— Stored data entries —

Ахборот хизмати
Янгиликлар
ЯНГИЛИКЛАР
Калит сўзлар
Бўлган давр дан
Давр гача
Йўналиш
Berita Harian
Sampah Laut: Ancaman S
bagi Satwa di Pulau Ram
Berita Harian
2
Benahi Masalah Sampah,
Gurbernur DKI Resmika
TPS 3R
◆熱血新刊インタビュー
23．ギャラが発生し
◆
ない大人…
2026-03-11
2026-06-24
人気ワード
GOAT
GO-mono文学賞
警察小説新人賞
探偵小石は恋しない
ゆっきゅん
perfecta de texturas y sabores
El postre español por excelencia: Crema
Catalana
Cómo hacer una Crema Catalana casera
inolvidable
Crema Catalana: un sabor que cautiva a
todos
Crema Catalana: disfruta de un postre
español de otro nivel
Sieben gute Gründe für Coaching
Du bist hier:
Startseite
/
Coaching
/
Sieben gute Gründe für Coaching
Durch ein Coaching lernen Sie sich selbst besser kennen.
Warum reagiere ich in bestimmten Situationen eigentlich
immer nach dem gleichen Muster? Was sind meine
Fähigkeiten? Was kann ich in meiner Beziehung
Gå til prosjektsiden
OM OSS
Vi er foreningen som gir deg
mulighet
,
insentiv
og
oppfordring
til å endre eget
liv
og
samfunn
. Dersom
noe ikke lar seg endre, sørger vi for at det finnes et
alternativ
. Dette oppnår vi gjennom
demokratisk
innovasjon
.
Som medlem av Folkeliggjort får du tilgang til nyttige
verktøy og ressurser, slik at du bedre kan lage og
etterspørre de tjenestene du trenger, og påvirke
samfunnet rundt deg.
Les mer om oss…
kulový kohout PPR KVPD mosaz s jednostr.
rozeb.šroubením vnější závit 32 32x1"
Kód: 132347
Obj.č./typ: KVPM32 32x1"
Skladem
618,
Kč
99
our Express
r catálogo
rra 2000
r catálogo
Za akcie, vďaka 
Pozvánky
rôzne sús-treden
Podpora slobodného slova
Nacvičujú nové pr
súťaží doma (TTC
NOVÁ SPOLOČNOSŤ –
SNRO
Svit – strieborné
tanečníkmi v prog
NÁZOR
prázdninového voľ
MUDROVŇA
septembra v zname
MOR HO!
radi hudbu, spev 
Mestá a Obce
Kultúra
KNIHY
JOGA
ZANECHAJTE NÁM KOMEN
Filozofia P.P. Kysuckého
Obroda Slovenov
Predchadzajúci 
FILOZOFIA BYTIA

— Problem statement —
Write out exactly the lines above between the line with "inolvidable" and the line with "Nacvičujú nové pr", inclusive, and nothing beyond them.

— Solution for this task —
inolvidable
Crema Catalana: un sabor que cautiva a
todos
Crema Catalana: disfruta de un postre
español de otro nivel
Sieben gute Gründe für Coaching
Du bist hier:
Startseite
/
Coaching
/
Sieben gute Gründe für Coaching
Durch ein Coaching lernen Sie sich selbst besser kennen.
Warum reagiere ich in bestimmten Situationen eigentlich
immer nach dem gleichen Muster? Was sind meine
Fähigkeiten? Was kann ich in meiner Beziehung
Gå til prosjektsiden
OM OSS
Vi er foreningen som gir deg
mulighet
,
insentiv
og
oppfordring
til å endre eget
liv
og
samfunn
. Dersom
noe ikke lar seg endre, sørger vi for at det finnes et
alternativ
. Dette oppnår vi gjennom
demokratisk
innovasjon
.
Som medlem av Folkeliggjort får du tilgang til nyttige
verktøy og ressurser, slik at du bedre kan lage og
etterspørre de tjenestene du trenger, og påvirke
samfunnet rundt deg.
Les mer om oss…
kulový kohout PPR KVPD mosaz s jednostr.
rozeb.šroubením vnější závit 32 32x1"
Kód: 132347
Obj.č./typ: KVPM32 32x1"
Skladem
618,
Kč
99
our Express
r catálogo
rra 2000
r catálogo
Za akcie, vďaka 
Pozvánky
rôzne sús-treden
Podpora slobodného slova
Nacvičujú nové pr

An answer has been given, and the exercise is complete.